■ **What needs to be done**
Format the entry lines below, from the line containing "genus: Drypetes" through the last line of the entries, as a Markdown table with the columns No. and Line. Number each row and skip blank lines.

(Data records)
--------------------
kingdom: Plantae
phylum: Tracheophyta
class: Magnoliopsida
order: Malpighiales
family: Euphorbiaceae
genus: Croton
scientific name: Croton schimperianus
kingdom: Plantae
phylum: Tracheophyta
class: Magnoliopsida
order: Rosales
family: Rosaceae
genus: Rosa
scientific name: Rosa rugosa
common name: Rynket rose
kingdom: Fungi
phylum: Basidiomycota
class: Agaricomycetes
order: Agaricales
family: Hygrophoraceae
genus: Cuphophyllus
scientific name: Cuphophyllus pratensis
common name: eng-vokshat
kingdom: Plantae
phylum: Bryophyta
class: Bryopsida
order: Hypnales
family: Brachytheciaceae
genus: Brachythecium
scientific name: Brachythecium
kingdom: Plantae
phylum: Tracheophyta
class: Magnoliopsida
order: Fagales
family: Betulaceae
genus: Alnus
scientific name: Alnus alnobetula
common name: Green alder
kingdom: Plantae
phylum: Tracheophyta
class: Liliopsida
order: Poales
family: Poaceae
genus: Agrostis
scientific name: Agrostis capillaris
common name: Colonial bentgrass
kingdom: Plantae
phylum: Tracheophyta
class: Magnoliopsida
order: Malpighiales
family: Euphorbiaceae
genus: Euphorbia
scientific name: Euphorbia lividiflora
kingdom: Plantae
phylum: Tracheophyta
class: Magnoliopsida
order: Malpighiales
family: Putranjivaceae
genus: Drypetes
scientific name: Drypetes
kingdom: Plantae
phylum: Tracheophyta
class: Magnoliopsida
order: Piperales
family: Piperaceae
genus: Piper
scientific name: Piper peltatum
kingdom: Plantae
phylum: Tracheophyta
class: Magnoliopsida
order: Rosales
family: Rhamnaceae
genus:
--------------------
■ **Finished exercise**
| No. | Line |
|---|---|
| 1 | genus: Drypetes |
| 2 | scientific name: Drypetes |
| 3 | kingdom: Plantae |
| 4 | phylum: Tracheophyta |
| 5 | class: Magnoliopsida |
| 6 | order: Piperales |
| 7 | family: Piperaceae |
| 8 | genus: Piper |
| 9 | scientific name: Piper peltatum |
| 10 | kingdom: Plantae |
| 11 | phylum: Tracheophyta |
| 12 | class: Magnoliopsida |
| 13 | order: Rosales |
| 14 | family: Rhamnaceae |
| 15 | genus: |